Let us imagine a spaceship traveling to a planet around a star 4.0 light years away exactly at 99 percent the speed of light (Lorentz factor of around ~7) relative to earth. For simplicity let us assume the distance between earth and this exoplanet is constant at exactly 4.0 ly (earth exoplanet forms a inertial reference frame) Further we assume that there is no change in gravitational potential such as moving away from the gravity well of our solar system into the exoplanet star system,importantly no acceleration and deceleration is involved
According to my calculations from the perspective of the space ship it would be traveling 4 ly/7= 0.57 light year, and the time elapsed when it passes by the exoplanet from its perspective would be 0.57 ly/0.99 c= 0.5757..years or about 6.91 months. From the perspective of earth when the space craft lands on the exoplanets (4 ly/0.99c) or 4.0404..years would have elapsed..and spacecraft traveled exactly 4 ly. Are the calculations based on the stated assumptions correct so far?
What I think a Lorentz factor of 7 means, for every second on spacecraft clock, 7 seconds would elapse on the spacecraft, and vice versa (that is one second by earth's clock 7 second would transpire on the spaceship) Is this interpretation of Gamma of 7 correct?
Let us consider two events A clock on spaceship reads that it leaves earth and B-clock on spaceship records the instant the rocket passes by exoplanet at 0.99c relative to it and earth. The ship records A-B interval as 0.5757 years (this is the proper time). According to set of clock rest with earth this interval would be Delta T 7*0.5757=4.04 years. Let us reverse scenario: Event C (clock on earth records spacecraft leaving, this is coordinated wtih A), and Event D (clock on earth records time it receives confirmation spacecraft has passed exoplanet..this is 8.04 years later, 4.04 years for the spacecraft planet+4 years to get the signal back of succesful passby).... Would hte interval C-D be measured as 56.28 years by the ships clock? Its the symmetry/reciprocity of time dilation in special relativity I am having trouble understanding.
Further let us consider an event E also measured in Earth proper time where 2 years after the departure of the spaceship a hurricane destroys the launch pad.

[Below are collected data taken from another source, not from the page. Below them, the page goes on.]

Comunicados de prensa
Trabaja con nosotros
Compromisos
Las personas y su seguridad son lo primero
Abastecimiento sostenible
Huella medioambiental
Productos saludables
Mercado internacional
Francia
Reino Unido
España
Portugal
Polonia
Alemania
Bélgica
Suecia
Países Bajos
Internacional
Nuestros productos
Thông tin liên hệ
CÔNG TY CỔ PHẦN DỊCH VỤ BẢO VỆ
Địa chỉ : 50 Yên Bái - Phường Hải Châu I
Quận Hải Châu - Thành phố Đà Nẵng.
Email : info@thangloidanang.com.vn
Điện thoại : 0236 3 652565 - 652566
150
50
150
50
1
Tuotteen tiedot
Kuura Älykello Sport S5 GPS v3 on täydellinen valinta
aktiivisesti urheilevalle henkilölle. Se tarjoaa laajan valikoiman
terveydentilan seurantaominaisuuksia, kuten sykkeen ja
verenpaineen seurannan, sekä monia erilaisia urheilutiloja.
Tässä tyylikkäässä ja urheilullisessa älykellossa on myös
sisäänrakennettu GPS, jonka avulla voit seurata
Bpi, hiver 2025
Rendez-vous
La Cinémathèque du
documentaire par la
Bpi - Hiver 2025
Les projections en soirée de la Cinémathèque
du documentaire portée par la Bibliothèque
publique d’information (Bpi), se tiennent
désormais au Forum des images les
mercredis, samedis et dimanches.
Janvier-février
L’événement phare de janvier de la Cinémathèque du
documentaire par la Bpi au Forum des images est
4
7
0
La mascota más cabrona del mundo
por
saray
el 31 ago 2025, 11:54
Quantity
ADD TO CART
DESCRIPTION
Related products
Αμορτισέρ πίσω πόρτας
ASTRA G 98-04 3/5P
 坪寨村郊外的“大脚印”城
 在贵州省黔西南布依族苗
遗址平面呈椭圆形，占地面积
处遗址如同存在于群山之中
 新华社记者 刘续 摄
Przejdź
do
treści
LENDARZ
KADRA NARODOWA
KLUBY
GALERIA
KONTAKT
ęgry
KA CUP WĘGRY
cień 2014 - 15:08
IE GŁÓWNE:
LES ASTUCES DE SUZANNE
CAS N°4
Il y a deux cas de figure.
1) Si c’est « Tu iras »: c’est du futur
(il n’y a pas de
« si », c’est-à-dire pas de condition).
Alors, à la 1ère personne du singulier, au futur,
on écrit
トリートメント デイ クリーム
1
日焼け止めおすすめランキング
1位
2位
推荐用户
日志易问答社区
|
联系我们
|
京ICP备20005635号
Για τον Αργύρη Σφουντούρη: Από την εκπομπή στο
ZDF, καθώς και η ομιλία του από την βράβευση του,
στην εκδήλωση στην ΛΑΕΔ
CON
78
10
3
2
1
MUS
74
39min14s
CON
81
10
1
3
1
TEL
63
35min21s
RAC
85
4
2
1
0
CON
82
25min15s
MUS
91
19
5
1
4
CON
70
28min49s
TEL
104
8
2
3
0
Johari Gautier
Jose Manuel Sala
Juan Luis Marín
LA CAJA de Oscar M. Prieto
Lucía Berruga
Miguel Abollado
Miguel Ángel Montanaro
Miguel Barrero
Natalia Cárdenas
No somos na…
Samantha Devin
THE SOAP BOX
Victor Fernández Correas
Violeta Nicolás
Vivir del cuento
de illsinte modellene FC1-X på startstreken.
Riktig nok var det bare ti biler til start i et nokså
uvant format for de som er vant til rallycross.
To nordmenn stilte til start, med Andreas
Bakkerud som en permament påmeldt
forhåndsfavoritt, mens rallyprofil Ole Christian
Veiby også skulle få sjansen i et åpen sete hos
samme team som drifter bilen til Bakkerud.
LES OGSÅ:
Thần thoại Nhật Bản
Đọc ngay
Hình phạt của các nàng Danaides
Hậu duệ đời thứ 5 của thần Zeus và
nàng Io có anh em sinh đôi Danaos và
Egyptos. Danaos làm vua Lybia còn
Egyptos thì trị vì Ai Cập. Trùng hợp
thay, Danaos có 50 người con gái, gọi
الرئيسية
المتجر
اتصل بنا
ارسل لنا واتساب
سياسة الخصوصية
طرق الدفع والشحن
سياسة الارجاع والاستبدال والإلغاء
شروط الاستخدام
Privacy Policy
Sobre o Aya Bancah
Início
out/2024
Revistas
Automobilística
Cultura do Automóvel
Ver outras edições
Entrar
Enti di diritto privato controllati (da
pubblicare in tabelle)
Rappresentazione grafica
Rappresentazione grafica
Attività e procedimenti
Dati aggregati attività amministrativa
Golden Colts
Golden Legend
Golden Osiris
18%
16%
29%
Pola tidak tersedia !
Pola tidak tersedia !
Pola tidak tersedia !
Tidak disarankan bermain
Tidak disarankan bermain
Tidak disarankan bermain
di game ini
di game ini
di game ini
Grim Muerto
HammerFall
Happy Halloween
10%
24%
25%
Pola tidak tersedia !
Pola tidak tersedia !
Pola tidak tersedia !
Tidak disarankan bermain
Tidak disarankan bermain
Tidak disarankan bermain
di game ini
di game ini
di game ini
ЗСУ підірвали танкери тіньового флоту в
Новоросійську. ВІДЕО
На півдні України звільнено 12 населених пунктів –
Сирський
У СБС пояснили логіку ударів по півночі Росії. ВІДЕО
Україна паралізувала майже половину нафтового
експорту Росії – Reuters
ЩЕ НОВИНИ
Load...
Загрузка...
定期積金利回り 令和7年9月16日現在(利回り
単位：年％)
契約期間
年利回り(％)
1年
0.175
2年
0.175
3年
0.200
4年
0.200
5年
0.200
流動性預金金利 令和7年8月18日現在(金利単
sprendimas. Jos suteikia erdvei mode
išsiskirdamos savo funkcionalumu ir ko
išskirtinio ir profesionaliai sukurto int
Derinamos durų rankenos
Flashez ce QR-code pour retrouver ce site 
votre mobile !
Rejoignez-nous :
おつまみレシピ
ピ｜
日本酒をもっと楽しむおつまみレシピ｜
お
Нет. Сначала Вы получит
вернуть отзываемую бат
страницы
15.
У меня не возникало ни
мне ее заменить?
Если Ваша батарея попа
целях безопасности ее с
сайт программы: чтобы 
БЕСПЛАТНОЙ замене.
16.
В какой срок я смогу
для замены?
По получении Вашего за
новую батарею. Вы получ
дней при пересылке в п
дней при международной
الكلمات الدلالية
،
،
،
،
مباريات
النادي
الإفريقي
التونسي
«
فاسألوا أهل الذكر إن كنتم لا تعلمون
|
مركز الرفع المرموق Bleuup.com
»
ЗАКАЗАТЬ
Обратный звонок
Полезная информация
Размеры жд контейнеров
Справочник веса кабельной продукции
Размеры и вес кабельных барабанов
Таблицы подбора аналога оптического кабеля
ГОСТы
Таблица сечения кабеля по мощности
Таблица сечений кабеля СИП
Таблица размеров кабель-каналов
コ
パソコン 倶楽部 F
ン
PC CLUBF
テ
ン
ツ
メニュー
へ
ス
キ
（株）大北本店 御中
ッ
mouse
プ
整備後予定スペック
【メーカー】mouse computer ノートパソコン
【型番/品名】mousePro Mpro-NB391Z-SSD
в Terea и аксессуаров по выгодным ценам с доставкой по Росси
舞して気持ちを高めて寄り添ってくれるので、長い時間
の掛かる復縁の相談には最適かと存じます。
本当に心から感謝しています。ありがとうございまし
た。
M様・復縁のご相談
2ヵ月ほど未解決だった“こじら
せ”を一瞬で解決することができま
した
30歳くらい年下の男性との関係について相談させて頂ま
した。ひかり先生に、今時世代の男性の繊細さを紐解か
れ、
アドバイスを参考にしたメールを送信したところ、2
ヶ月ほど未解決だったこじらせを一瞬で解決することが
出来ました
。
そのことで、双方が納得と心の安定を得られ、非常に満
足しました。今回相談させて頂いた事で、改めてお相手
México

The proper time by Earth clock for this is 2 years, but would the time elapsed between C-E according to a set of clocks moving at the same velocity (i.e at rest relative to) the spaceship (which is still traveling at 0.99c into the galaxy relative to earth after passing exoplanet) be measured at 7*2=14 years? That is according to the ship Event E transpired AFTER the ship passed the exoplanet, while according to earth it was BEFORE the ship passed exoplanet (i.e the order of event is reversed according to the frame of reference).
TLDR, Clarify what would the event C-D and C-E be measured by a set of clocks moving with the same velocity as spaceship, and would the order of events C-E be reversed in Earth, and spaceship's reference frame? Are the questions clear?